Note: This version is now depricated. Please use the new version of GenoGAM here: https://bioconductor.org/packages/release/bioc/html/GenoGAM.html or here: https://github.com/gstricker/GenoGAM
This is the brief version of the usual workflow of fastGenoGAM. It involves:
Reading in data through GenoGAMDataSet()
to get a GenoGAMDataSet
object.

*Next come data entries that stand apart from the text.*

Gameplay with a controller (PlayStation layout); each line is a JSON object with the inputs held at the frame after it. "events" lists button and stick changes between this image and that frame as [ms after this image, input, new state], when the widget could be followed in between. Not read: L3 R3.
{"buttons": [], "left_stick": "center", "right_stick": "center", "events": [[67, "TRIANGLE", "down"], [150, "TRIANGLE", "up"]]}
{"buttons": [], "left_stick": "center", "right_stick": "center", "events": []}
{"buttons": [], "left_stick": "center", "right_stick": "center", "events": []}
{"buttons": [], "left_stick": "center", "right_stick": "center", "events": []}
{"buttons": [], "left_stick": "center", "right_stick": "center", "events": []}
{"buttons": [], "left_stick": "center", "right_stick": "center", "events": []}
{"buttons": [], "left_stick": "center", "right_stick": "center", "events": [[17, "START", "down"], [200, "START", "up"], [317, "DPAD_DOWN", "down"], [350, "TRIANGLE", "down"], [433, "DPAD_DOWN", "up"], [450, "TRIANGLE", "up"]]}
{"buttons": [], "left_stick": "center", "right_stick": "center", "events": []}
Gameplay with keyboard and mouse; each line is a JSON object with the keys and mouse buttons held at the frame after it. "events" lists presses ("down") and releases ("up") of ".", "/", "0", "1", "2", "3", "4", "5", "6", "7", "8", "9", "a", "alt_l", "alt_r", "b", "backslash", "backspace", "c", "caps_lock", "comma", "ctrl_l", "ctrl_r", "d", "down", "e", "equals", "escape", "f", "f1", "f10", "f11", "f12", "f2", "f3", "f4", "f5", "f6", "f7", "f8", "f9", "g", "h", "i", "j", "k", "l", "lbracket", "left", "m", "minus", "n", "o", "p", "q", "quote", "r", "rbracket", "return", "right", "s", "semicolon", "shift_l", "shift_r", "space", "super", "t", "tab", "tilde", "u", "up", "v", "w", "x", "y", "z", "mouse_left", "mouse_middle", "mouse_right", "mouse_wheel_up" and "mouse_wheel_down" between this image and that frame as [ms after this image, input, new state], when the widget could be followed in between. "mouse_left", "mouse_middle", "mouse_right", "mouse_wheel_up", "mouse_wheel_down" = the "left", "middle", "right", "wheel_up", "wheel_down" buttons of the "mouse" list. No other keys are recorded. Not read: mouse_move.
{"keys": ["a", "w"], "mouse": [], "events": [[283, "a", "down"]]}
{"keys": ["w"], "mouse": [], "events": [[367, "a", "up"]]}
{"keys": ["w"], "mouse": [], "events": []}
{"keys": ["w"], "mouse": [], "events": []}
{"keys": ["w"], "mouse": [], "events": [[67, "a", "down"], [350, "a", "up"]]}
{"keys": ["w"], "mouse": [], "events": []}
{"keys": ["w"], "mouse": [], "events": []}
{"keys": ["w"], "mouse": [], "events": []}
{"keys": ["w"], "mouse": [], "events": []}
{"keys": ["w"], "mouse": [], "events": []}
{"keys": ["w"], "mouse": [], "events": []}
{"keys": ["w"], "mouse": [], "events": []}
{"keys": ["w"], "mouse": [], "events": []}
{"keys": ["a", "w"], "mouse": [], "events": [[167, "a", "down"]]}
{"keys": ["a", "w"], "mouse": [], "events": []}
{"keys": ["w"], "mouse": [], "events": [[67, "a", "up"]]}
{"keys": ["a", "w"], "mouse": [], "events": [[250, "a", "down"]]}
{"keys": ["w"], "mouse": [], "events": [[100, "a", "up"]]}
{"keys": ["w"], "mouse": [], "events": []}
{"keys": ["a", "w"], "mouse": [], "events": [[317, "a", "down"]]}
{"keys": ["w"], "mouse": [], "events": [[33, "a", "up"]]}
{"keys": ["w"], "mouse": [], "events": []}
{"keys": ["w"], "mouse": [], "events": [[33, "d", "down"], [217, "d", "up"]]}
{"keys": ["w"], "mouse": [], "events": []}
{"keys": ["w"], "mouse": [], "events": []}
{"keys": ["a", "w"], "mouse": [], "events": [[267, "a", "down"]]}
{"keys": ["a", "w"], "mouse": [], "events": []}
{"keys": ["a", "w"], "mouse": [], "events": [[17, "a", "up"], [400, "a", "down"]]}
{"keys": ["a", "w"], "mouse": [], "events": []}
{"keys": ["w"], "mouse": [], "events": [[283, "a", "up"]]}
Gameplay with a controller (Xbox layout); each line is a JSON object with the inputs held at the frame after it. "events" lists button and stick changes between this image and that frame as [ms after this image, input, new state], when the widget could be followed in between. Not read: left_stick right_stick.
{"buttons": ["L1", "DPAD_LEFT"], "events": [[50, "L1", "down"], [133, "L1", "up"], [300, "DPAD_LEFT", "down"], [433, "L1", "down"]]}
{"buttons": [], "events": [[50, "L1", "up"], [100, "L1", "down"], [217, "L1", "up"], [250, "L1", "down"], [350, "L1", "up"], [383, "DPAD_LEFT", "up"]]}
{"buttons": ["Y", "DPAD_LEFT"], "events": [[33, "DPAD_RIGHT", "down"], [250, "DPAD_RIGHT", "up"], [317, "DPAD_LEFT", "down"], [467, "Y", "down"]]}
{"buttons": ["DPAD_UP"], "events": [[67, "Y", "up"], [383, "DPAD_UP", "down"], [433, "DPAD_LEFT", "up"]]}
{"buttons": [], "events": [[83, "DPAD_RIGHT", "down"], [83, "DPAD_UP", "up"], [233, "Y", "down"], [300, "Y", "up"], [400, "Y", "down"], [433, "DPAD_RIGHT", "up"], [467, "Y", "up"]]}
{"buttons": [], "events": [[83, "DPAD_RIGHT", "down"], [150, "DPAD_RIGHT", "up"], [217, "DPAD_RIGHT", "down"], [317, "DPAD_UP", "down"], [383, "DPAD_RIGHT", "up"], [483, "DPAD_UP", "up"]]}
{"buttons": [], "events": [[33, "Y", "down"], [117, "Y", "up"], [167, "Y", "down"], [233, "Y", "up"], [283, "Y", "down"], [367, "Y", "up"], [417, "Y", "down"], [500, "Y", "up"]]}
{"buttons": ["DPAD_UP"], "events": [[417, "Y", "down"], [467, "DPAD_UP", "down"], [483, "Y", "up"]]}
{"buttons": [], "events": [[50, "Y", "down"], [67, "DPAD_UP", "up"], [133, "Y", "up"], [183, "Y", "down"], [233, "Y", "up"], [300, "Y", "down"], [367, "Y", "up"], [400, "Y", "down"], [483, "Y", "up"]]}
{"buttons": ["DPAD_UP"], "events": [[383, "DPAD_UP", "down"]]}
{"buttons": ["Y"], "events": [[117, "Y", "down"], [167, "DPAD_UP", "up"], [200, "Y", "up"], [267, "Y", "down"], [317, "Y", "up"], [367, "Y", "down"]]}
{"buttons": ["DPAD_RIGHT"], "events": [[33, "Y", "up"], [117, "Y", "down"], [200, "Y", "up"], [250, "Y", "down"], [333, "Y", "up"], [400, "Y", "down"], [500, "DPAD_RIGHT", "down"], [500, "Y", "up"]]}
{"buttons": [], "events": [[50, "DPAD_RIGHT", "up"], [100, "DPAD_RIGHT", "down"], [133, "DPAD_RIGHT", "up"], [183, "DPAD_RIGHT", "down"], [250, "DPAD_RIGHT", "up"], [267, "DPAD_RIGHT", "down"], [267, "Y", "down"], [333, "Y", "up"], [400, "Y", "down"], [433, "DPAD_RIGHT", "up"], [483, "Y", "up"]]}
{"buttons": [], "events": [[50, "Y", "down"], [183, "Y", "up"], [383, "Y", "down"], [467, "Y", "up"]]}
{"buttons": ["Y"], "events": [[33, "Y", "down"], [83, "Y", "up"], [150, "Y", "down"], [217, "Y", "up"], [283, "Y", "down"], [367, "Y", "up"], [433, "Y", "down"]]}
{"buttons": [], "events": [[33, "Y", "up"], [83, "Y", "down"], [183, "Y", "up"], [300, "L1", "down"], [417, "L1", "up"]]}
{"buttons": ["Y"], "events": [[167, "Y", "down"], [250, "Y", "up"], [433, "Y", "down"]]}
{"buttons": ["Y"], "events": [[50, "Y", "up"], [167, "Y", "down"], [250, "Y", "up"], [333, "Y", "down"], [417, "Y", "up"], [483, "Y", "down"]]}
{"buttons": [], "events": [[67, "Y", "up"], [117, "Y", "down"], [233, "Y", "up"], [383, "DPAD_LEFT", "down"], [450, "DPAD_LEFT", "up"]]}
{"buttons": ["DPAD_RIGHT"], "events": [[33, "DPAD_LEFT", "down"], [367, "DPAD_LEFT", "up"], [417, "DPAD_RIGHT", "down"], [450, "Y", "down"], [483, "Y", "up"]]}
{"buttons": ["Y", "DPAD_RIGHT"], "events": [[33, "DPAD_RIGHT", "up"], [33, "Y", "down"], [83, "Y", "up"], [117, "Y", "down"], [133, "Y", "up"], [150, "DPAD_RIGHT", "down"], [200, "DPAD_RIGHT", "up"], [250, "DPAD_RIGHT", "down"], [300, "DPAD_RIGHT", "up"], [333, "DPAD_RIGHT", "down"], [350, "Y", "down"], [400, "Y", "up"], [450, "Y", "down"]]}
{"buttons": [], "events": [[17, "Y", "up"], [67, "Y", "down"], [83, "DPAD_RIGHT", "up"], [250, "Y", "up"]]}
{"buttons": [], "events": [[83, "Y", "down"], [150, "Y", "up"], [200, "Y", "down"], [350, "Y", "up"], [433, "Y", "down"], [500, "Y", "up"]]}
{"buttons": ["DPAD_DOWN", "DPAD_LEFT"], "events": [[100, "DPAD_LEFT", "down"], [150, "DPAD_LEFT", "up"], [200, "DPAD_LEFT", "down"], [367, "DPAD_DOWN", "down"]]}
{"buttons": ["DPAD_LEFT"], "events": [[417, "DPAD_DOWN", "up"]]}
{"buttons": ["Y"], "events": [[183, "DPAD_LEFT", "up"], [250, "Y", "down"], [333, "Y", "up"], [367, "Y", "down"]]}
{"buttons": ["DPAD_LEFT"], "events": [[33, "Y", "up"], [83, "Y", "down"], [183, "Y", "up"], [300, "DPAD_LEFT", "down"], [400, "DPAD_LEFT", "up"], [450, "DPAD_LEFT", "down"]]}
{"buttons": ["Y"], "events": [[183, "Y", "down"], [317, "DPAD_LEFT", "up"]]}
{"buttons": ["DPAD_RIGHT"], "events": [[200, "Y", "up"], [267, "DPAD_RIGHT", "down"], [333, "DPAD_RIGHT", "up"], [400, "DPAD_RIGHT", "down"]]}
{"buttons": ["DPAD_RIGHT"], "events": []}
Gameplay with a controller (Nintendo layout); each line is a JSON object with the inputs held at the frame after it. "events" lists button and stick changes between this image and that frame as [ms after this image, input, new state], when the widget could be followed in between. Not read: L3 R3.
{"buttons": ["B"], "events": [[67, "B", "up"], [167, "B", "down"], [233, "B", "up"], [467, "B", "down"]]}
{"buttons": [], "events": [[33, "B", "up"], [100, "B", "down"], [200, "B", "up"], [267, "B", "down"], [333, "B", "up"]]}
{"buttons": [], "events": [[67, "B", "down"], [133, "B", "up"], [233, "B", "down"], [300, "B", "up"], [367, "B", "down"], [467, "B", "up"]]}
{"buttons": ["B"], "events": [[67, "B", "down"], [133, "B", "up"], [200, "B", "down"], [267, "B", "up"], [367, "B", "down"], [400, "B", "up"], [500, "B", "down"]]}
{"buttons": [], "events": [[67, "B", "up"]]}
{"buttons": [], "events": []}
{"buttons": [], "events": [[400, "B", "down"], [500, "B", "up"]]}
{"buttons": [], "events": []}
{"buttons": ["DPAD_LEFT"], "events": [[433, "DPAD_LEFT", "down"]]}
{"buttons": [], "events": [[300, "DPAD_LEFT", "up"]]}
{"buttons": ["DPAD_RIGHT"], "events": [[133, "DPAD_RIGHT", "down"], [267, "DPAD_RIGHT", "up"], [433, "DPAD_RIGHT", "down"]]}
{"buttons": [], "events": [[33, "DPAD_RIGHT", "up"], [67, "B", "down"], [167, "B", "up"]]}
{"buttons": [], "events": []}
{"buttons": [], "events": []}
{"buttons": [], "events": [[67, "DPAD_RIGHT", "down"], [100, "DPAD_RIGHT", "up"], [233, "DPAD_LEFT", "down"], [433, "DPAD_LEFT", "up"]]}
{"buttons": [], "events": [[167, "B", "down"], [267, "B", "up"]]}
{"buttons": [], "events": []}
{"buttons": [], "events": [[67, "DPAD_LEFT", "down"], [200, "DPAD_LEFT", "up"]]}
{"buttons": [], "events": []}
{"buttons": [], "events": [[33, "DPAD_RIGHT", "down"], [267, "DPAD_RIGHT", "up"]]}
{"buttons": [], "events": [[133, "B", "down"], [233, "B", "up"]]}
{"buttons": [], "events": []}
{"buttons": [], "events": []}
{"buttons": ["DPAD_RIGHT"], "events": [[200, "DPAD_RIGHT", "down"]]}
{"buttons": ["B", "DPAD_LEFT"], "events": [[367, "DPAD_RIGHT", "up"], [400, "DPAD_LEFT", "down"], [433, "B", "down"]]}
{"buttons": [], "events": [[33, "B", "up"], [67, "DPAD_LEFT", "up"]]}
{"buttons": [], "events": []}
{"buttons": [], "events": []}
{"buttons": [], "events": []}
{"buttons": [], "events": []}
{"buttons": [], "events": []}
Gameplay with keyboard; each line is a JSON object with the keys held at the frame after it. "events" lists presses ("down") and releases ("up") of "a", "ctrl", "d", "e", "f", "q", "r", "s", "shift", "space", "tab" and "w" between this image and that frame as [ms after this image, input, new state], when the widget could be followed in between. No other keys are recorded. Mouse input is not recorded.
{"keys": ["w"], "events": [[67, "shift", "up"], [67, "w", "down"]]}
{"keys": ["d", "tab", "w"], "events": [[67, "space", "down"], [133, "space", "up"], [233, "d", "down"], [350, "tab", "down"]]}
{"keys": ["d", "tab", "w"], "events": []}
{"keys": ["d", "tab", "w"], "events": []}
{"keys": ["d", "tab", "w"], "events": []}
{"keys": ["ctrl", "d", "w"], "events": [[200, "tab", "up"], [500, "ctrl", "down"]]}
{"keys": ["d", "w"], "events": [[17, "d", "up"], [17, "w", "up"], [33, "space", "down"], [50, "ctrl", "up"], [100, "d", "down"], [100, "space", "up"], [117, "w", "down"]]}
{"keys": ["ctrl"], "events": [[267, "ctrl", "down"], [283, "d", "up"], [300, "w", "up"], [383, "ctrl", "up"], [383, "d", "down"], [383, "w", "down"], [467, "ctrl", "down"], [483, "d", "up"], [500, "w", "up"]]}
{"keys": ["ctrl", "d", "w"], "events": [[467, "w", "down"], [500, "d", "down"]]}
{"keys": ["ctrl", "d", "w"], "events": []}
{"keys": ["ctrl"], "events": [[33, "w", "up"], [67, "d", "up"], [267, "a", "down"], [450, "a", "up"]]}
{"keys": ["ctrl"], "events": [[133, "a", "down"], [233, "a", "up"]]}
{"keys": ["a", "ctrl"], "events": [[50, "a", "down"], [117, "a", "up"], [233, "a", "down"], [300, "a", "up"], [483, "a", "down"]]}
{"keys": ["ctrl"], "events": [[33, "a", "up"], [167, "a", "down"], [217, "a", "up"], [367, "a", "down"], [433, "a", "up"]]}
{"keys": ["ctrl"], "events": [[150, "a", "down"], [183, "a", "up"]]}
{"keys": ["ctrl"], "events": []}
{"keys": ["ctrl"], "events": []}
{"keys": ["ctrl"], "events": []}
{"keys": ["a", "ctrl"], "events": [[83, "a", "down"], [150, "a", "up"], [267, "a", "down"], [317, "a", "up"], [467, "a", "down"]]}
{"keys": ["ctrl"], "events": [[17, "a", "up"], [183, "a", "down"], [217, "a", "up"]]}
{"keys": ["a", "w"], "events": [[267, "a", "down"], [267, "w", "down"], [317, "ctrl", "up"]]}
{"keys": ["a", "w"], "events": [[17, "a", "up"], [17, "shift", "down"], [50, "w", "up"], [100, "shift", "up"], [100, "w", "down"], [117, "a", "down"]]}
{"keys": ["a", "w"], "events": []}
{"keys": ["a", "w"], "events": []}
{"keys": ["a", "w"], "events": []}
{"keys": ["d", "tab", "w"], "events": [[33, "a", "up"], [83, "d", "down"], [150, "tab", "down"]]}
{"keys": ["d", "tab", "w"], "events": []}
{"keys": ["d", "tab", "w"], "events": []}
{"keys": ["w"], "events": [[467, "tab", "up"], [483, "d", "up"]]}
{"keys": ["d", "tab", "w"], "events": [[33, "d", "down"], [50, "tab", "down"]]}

This is done with the HDF5 backend.
Computing size factors with computeSizeFactors()
Compute the model with genogam()
to get the final GenoGAM
object
compute position-wise log p-values with computeSignificance()
The example dataset that is part of the package is restricted to the first 100kb of the first yeast chromosome.
library(fastGenoGAM)
## A.
## specify folder and experiment design path
wd <- system.file("extdata/Set1", package='fastGenoGAM')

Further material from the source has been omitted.